**What to do**
Your answer should be the exact lines of the data below from the one containing "Sisters in Crime" through the one containing "physical process but"; please include nothing else.

**Records for processing**
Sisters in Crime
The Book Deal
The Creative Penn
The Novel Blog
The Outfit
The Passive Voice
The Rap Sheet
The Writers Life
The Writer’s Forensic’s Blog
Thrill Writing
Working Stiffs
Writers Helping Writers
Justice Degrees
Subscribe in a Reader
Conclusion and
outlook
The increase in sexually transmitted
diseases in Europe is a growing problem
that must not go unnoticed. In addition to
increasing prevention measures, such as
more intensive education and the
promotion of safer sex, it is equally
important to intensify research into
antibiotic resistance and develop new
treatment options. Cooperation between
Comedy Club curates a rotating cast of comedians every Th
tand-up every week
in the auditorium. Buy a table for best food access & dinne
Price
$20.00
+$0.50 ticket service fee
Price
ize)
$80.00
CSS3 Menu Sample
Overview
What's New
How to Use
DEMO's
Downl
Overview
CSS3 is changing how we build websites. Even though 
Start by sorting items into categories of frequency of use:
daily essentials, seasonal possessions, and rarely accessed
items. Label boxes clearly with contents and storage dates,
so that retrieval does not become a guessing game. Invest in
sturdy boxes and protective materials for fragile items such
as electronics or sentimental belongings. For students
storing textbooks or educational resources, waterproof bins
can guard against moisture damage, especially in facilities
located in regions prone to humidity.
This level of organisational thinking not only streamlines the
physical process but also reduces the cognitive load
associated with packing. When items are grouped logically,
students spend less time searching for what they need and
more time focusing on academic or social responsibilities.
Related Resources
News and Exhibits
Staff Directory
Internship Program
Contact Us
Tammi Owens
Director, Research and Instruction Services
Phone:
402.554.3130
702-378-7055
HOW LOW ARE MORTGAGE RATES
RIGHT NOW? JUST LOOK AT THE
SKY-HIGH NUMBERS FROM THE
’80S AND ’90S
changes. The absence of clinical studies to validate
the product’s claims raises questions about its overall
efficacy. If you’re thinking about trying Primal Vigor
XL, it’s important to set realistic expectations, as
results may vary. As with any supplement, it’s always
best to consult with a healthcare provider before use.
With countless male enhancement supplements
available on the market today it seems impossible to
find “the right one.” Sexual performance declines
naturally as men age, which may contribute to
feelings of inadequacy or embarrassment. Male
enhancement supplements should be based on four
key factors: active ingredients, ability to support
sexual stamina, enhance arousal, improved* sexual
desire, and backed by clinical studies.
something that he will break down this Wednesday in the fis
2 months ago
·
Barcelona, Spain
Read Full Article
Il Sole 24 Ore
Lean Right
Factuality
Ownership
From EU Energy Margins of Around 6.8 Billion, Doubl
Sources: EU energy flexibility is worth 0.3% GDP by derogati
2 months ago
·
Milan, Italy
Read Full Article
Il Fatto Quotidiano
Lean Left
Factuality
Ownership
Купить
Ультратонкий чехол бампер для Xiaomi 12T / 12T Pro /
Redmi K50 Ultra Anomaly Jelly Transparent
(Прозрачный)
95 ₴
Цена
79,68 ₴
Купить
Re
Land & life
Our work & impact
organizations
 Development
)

...

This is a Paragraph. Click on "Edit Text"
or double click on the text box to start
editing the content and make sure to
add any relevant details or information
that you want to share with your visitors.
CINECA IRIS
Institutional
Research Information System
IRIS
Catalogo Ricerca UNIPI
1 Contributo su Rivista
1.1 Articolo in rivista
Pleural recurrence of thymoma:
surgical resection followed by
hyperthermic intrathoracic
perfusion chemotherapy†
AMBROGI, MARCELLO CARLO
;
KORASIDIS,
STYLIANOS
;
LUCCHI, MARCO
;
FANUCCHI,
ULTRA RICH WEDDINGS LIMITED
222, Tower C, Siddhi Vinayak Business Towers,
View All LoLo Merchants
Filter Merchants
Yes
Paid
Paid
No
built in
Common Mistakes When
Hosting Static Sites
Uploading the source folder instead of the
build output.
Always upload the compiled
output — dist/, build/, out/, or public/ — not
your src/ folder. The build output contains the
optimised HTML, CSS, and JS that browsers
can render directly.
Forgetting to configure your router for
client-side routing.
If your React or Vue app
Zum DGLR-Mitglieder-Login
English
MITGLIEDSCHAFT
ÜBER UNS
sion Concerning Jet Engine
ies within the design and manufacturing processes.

==

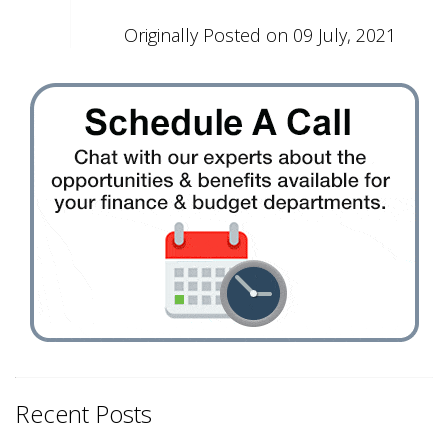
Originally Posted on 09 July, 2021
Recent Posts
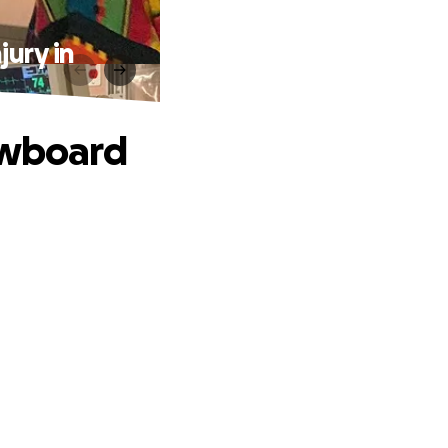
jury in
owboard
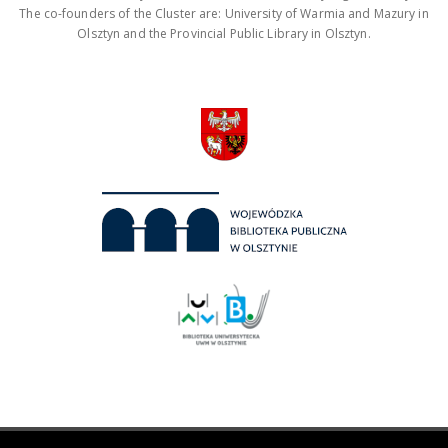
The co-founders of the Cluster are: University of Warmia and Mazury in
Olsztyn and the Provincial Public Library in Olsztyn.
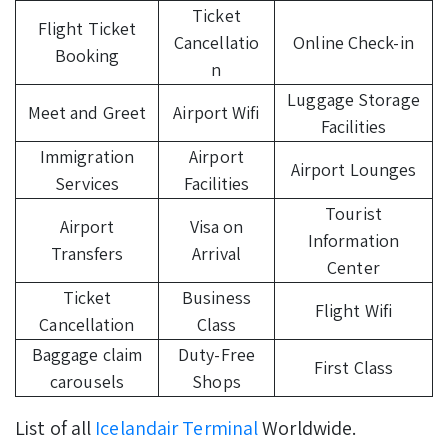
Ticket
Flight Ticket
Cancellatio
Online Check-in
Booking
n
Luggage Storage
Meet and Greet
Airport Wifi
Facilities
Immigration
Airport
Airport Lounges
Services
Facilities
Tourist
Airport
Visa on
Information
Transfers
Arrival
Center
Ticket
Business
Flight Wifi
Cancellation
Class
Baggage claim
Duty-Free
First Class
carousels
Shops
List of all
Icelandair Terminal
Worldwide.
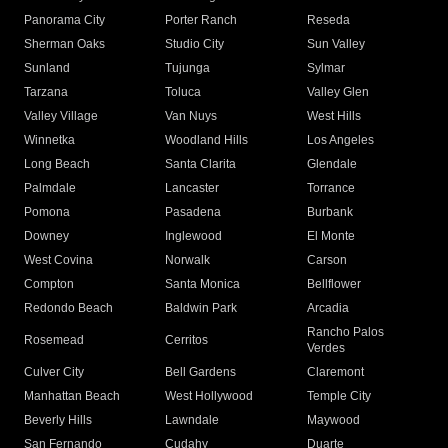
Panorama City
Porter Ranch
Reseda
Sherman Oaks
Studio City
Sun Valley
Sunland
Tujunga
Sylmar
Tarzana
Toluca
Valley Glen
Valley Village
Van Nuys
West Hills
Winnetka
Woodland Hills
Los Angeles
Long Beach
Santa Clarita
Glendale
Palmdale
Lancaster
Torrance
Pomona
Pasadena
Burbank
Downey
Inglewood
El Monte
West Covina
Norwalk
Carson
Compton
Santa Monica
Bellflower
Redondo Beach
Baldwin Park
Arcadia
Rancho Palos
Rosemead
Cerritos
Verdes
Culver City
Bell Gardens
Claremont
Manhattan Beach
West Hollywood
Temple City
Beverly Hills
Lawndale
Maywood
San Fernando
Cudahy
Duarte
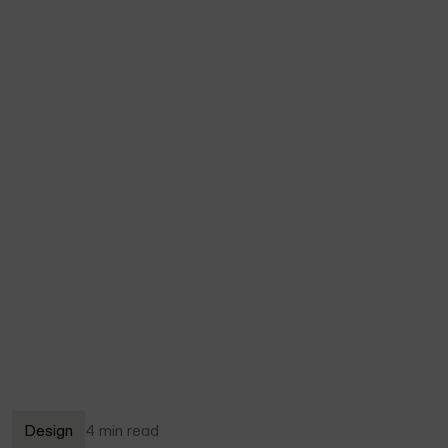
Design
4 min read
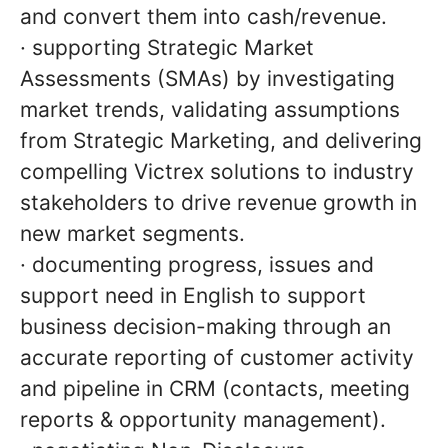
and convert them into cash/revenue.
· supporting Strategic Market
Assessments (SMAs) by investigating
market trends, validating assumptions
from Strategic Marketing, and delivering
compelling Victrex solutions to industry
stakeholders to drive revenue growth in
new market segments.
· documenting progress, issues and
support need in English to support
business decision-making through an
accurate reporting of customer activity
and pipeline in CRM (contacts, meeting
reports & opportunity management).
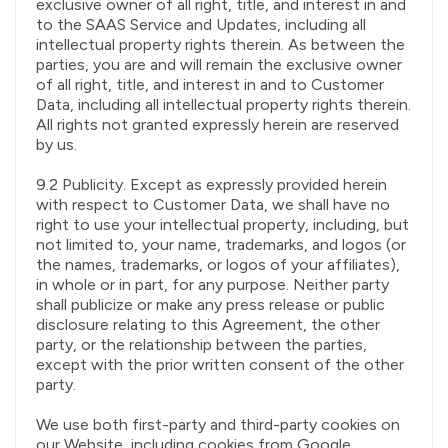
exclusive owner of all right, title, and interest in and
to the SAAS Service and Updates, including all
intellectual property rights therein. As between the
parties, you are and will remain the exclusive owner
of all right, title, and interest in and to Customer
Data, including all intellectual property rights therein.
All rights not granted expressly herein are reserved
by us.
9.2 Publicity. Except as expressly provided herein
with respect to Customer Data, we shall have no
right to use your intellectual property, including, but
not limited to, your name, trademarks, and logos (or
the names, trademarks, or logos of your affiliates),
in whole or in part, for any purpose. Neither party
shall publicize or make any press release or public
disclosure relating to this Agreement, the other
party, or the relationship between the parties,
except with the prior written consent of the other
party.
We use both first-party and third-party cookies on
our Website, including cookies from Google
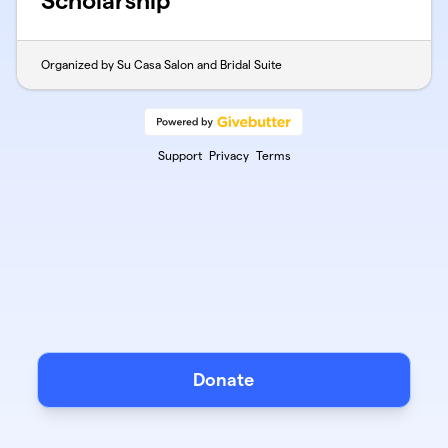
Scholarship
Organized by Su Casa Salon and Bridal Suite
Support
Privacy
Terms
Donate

**Exercise output**
Sisters in Crime
The Book Deal
The Creative Penn
The Novel Blog
The Outfit
The Passive Voice
The Rap Sheet
The Writers Life
The Writer’s Forensic’s Blog
Thrill Writing
Working Stiffs
Writers Helping Writers
Justice Degrees
Subscribe in a Reader
Conclusion and
outlook
The increase in sexually transmitted
diseases in Europe is a growing problem
that must not go unnoticed. In addition to
increasing prevention measures, such as
more intensive education and the
promotion of safer sex, it is equally
important to intensify research into
antibiotic resistance and develop new
treatment options. Cooperation between
Comedy Club curates a rotating cast of comedians every Th
tand-up every week
in the auditorium. Buy a table for best food access & dinne
Price
$20.00
+$0.50 ticket service fee
Price
ize)
$80.00
CSS3 Menu Sample
Overview
What's New
How to Use
DEMO's
Downl
Overview
CSS3 is changing how we build websites. Even though 
Start by sorting items into categories of frequency of use:
daily essentials, seasonal possessions, and rarely accessed
items. Label boxes clearly with contents and storage dates,
so that retrieval does not become a guessing game. Invest in
sturdy boxes and protective materials for fragile items such
as electronics or sentimental belongings. For students
storing textbooks or educational resources, waterproof bins
can guard against moisture damage, especially in facilities
located in regions prone to humidity.
This level of organisational thinking not only streamlines the
physical process but also reduces the cognitive load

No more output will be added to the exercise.